[Data shown Boundary: Start]
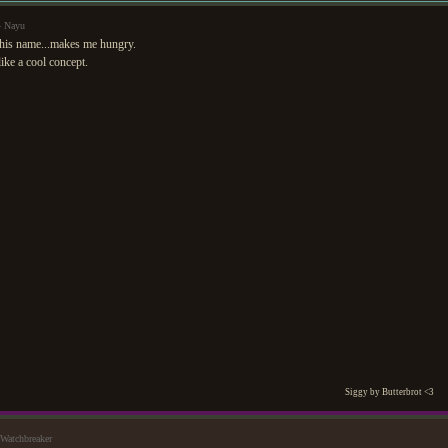
— Nayu
this name...makes me hungry.
ike a cool concept.
Siggy by Butterbrot <3
Watchbreaker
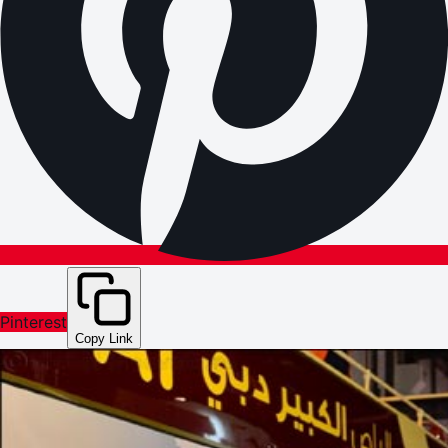
Pinterest
Copy Link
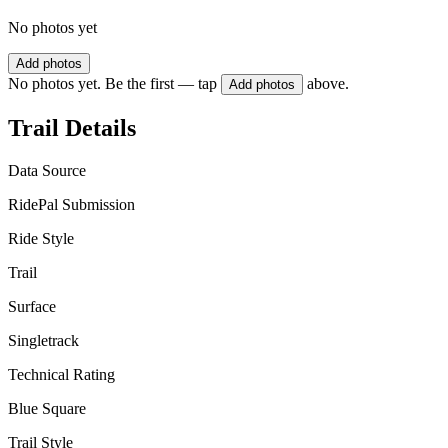
No photos yet
Add photos
No photos yet. Be the first — tap
above.
Add photos
Trail Details
Data Source
RidePal Submission
Ride Style
Trail
Surface
Singletrack
Technical Rating
Blue Square
Trail Style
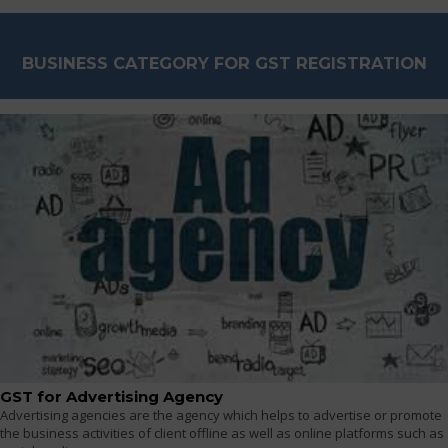
BUSINESS CATEGORY FOR GST REGISTRATION
GST for Advertising Agency
Advertising agencies are the agency which helps to advertise or promote
the business activities of client offline as well as online platforms such as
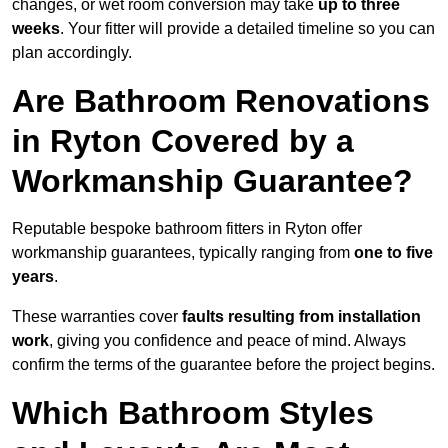
changes, or wet room conversion may take
up to three
weeks
. Your fitter will provide a detailed timeline so you can
plan accordingly.
Are Bathroom Renovations
in Ryton Covered by a
Workmanship Guarantee?
Reputable bespoke bathroom fitters in Ryton offer
workmanship guarantees, typically ranging from
one to five
years
.
These warranties cover
faults resulting from installation
work
, giving you confidence and peace of mind. Always
confirm the terms of the guarantee before the project begins.
Which Bathroom Styles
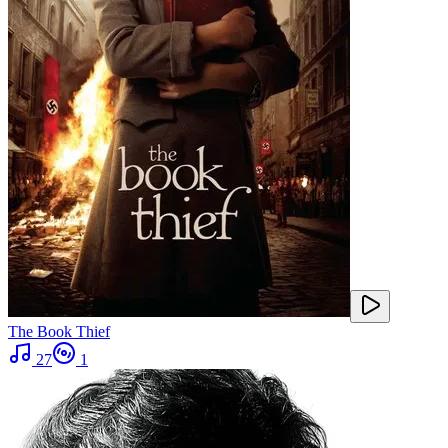
The Book Thief
27
1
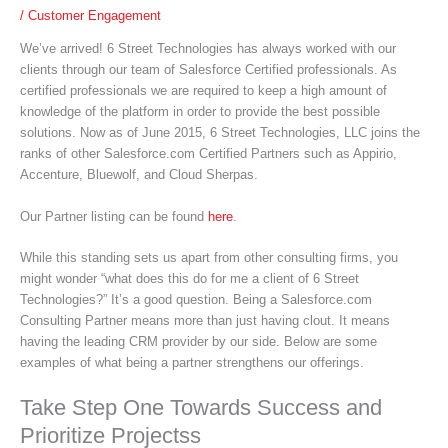
/
Customer Engagement
We’ve arrived! 6 Street Technologies has always worked with our
clients through our team of Salesforce Certified professionals. As
certified professionals we are required to keep a high amount of
knowledge of the platform in order to provide the best possible
solutions. Now as of June 2015, 6 Street Technologies, LLC joins the
ranks of other Salesforce.com Certified Partners such as Appirio,
Accenture, Bluewolf, and Cloud Sherpas.
Our Partner listing can be found
here
.
While this standing sets us apart from other consulting firms, you
might wonder “what does this do for me a client of 6 Street
Technologies?” It’s a good question. Being a Salesforce.com
Consulting Partner means more than just having clout. It means
having the leading CRM provider by our side. Below are some
examples of what being a partner strengthens our offerings.
Take Step One Towards Success and
Prioritize Projectss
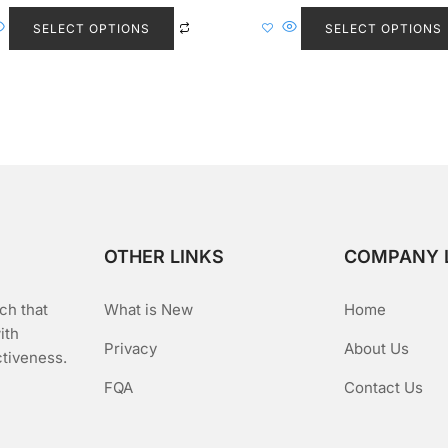
This
e
e
d
d
product
SELECT OPTIONS
SELECT OPTIONS
0
0
o
o
has
u
u
t
t
multiple
o
o
f
f
variants.
5
5
The
options
may
be
chosen
on
OTHER LINKS
COMPANY 
the
product
ch that
What is New
Home
page
ith
Privacy
About Us
ctiveness.
FQA
Contact Us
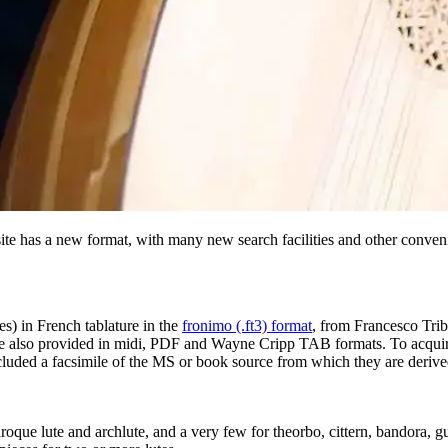
ite has a new format, with many new search facilities and other conven
es) in French tablature in the
fronimo (.ft3) format
, from Francesco Tribi
s are also provided in midi, PDF and Wayne Cripp TAB formats. To acquir
included a facsimile of the MS or book source from which they are deriv
aroque lute and archlute, and a very few for theorbo, cittern, bandora,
[Data shown Boundary: End]
- Task -
Your answer should consist of every line from the entries that holds "with".

- Your solution -
We’ve arrived! 6 Street Technologies has always worked with our
ite has a new format, with many new search facilities and other conven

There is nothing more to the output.